Piper was diagnosed shortly after. “It was a relief to get an answer when Lucy was diagnosed, especially when you’ve been fighting for so long,” she says.
“And then reality sets in. This A-word is going to be in our lives for the rest of our lives. That gets daunting. The paperwork comes through alongside it, and that gets overwhelming. The judgment you get when you break the news to people and you get everyone else’s responses. And you think, ‘whoa now everyone’s got an opinion, no one wanted to help before, now everyone’s got an opinion about it and they all still disagree with it’. So you have to thicken that skin.
“But having the direction was a great thing. Being able to go, ‘ok, this is the path forward.
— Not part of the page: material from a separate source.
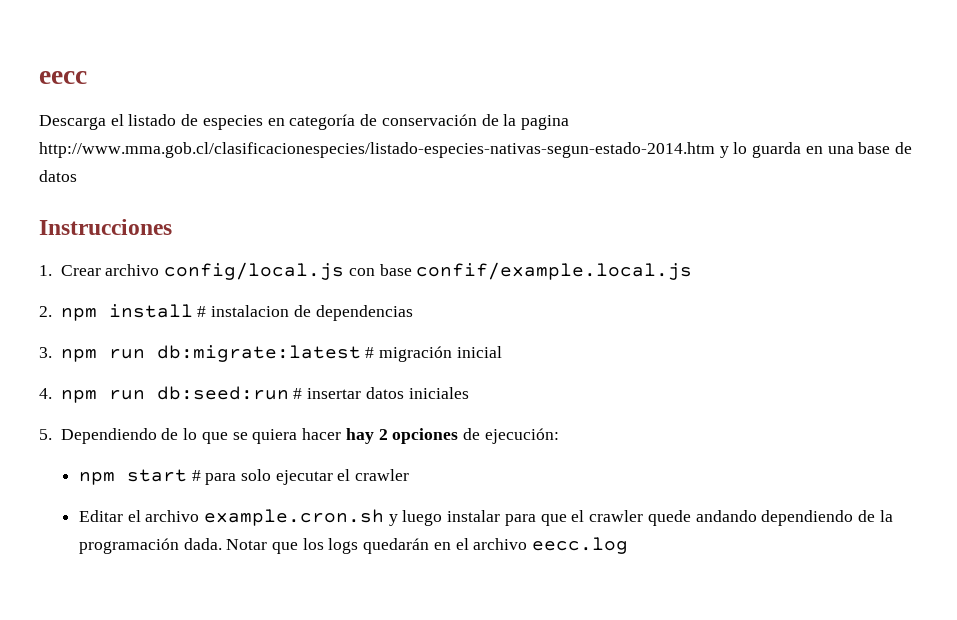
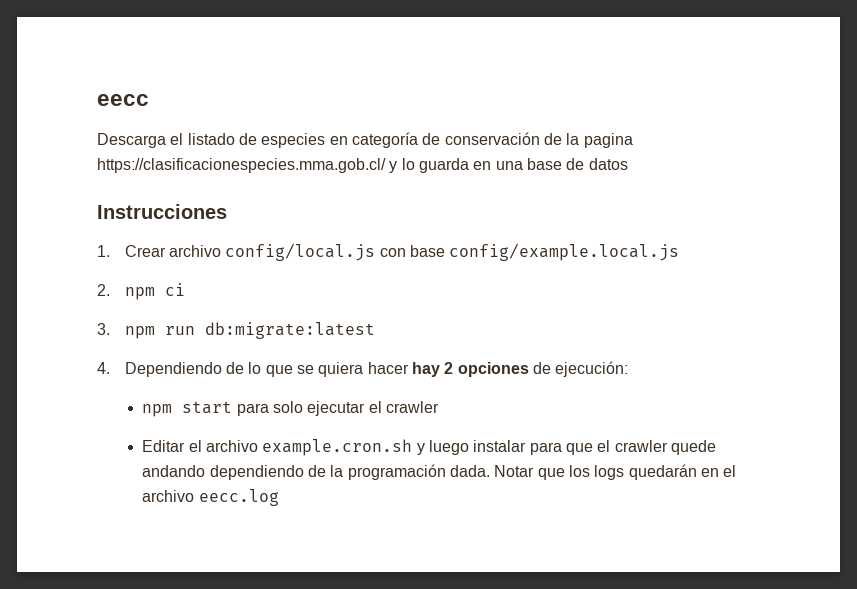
[39,142,715,158] http://www.mma.gob.cl/clasificacionespecies/listado-especies-nativas-segun-estado-2014.htm -> [97,158,386,173] https://clasificacionespecies.mma.gob.cl/
[416,262,693,280] confif/example.local.js -> [449,243,680,261] config/example.local.js
[108,304,413,321] install # instalacion de dependencias -> [164,283,185,296] ci
[365,346,502,362] [39,386,469,403] [39,429,52,440] # migración inicial // 4. npm run db:seed:run # insertar datos iniciales // 5. -> [97,362,110,374] // 4.
[191,470,201,481] # -> (233, 407) none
What do we do now to get the kids help’?”
When Aurora was still a baby, Sarah immediately noticed her stimming in her pram, moving her wrists and poking her tongue in and out.
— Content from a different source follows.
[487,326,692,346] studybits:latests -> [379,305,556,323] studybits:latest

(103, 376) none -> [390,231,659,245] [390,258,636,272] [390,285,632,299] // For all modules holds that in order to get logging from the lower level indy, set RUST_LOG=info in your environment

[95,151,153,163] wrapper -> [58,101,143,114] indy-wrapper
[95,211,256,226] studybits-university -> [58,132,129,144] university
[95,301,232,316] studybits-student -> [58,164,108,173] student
“She was six months to a year and my husband Eric and I we were ‘yep, there it is’,” she says.
Aurora was diagnosed by the time she was 2-and-a-half. Lucy was also diagnosed with ADHD at the same time.
In November last year, Sarah too was diagnosed with ASD and ADHD.
“Getting diagnosed as an adult is like someone handing you a pair of glasses and you refocus on every memory you’ve had and say ‘oh, now that makes sense. I wasn’t weird, I was overstimulated. I was autistic. I still am.”
People often ask what it’s like having three autistic daughters. Sarah doesn’t know any different.
All three girls – now 10, 8 and 6 – have different sensory and behavioural profiles.
For Piper, her autistic traits have been “a huge gift” when it comes to ballet.
“She’s learnt to channel it. She loves structure and that’s why she loves ballet, because they are definite moves, you’re either doing it or you’re not,” Sarah says.
Indeed Piper is showing great promise. She has been accepted into Queensland Ballet’s Foundations program and has performed in numerous productions for Brisbane City Youth Ballet.
Sarah and Eric have been very conscious of masking, and actively work on teaching the girls to be their authentic selves.
“That’s a big problem for a lot of girls – they put this mask on, and act the way everybody thinks they should and then they go home, rip the mask off and meltdown and let the parents deal with that,” she says.
“We say, ’yes, you’ve got your differences, but we’re not focusing on that, we’re focusing on who you are’.
“If people don’t take you as you are, for who you are, then they’re just not the people for us.
“That’s a constant journey though, because you’re constantly meeting new people, and so you have to keep reinforcing it.”
It’s a lesson Sarah is still learning also.
“I used to get upset socially with mum friends, if they’d go out and didn’t include me… I used to get caught up on things like that. Now I’ve realised they’re simply not my crowd,” she says.
“Learning to take this mask off has allowed me to attract a whole new crowd of people around me – people who appreciate me for who I am, and enjoy me for who I am. They get me.”
Which is not to say the journey has always been easy. Of course, there have been moments that have taken Sarah to her limits, and then pushed her beyond them.
But she chooses to focus on all that autism brings to her family’s lives. Lucy, she reckons, will run a company one day, Piper has her ballet, and Aurora, she thinks, will either do something creative, or work with animals.
Sarah herself is an astonishingly talented seamstress who makes elaborate pancake tutus, despite never having been taught how to sew.
She simply turned garments inside out, used the girls as models and created the intricate multi-layer costumes.
“I hate the word disorder in Autism Spectrum Disorder, it’s not a disorder, it’s a factor. If we have to call it anything, it’s a factor, it’s just a part of my personality. Does my factor bother anybody else? Well, I hope not, not negatively anyway, but I hope it does positively,” she says.
“Autism is not something to be feared, obviously it comes in different levels and some people have more challenges than others on the spectrum, but we each have a gift as well that comes with it – it’s just our rollercoaster is bigger and lower than yours.”